La diplomatie du ballon rond a permis de rapprocher Ankara et Erevan. Invité par Serj Sarksyan, son homologue arménien, le président de la République turque doit se rendre en Arménie samedi. À Erevan, il assistera à un match Turquie-Arménie, comptant pour les éliminatoires de la Coupe du monde de football 2010. C’est la première fois qu’un chef d’État turc effectue un voyage en Arménie. Cette visite historique confirme le réchauffement des relations entre les deux pays, qui n’entretiennent toujours pas de liens diplomatiques directs.
Mercredi soir, Ankara a confirmé officiellement le déplacement de M. Gül, alors qu’une délégation diplomatique, envoyée dans la capitale arménienne, réglait les derniers détails de sa venue.
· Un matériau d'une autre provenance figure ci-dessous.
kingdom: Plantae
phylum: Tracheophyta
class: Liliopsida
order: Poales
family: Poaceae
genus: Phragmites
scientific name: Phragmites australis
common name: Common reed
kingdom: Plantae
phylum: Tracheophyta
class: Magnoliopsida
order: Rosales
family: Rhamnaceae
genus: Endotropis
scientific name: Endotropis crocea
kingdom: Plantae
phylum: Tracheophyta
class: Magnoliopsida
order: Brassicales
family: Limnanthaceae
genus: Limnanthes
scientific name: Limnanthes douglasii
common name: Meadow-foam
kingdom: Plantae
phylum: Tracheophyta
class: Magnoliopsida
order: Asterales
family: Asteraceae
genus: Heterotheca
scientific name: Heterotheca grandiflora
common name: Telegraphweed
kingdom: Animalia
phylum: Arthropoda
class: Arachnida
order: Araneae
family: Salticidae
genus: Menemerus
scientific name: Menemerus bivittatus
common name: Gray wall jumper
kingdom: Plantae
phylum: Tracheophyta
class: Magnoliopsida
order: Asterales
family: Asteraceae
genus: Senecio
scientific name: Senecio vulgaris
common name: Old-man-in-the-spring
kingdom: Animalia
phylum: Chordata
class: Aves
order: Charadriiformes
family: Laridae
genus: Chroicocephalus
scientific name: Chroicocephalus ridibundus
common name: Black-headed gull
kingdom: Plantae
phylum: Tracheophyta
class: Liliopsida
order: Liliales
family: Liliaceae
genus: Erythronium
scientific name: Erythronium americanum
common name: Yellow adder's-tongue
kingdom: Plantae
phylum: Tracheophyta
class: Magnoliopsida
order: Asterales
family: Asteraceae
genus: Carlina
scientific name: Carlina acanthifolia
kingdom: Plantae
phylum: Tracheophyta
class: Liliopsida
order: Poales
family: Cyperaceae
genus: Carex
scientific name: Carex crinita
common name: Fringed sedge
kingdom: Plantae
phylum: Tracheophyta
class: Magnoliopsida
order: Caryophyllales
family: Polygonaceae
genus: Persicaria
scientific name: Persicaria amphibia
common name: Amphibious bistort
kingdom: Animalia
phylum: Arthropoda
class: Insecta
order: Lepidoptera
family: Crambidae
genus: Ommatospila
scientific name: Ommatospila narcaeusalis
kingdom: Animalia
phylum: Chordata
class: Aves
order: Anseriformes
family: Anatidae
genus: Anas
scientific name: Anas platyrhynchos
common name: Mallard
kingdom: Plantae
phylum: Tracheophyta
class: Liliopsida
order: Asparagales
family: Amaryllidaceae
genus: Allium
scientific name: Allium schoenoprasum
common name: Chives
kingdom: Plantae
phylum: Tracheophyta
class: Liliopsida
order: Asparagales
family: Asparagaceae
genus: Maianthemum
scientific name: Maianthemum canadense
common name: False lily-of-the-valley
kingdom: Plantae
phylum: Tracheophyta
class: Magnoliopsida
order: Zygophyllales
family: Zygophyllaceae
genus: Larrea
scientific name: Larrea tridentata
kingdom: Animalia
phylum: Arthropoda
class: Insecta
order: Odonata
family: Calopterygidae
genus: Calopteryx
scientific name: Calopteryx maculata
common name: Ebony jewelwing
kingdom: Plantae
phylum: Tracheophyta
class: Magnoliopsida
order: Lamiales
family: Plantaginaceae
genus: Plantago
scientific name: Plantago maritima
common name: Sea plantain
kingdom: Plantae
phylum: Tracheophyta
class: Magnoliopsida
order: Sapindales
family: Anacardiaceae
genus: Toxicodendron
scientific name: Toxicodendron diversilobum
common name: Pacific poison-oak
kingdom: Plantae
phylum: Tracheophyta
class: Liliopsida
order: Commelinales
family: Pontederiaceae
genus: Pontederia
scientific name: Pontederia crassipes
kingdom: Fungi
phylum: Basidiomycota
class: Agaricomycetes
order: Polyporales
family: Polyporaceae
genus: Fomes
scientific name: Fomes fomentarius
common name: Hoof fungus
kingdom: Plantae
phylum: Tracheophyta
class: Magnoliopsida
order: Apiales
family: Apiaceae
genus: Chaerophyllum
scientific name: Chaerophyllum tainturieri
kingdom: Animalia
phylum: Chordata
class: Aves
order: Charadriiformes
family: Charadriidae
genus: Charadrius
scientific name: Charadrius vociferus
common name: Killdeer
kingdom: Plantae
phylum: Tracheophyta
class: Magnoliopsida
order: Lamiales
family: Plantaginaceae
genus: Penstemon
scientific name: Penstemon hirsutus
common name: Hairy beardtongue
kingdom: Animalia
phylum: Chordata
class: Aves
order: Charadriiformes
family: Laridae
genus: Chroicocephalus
Le président turc, qui sera accompagné par le ministre des Affaires étrangères, Ali Babacan, devrait arriver sur place quelques heures avant le match de football et repartir en Turquie dès le coup de sifflet final. Il s’agit d’un aller-retour éclair à haute teneur symbolique.
« Ce voyage va vraiment détendre l’atmosphère : on tient là une chance de passer de discussions informelles à des négociations formelles, estime Etyen Mahçupyan, le directeur d’ Agos, un journal bilingue en turc et en arménien. Les opinions publiques des deux pays, elles, ont déjà commencé à changer et sont prêtes pour des relations de bon voisinage. » Enthousiastes, plusieurs députés du Parti de la justice et du développement (AKP, au pouvoir) voulaient prendre place dans les tribunes du stade d’Erevan. La direction du parti n’a pas donné son feu vert.
La question du génocide
Ces derniers mois, les signes de rapprochement entre les deux capitales se sont multipliés. Contre toute attente, l’élection à la présidence arménienne, en février, de Serj Sarksyan, ancien chef de l’armée dans la région séparatiste du Haut-Karabakh, a donné le coup d’envoi à la détente. Des rencontres secrètes entre les diplomates des deux pays se sont tenues en mai et en juillet à Berne. Le 23 juillet, Abdullah Gül, partisan de la normalisation, a effectué une première visite emblématique sur le site historique d’Ani, dans l’est de la Turquie : aucun chef d’État turc n’avait jamais visité les vestiges de l’ancienne capitale du royaume arménien, qui datent du XI e siècle.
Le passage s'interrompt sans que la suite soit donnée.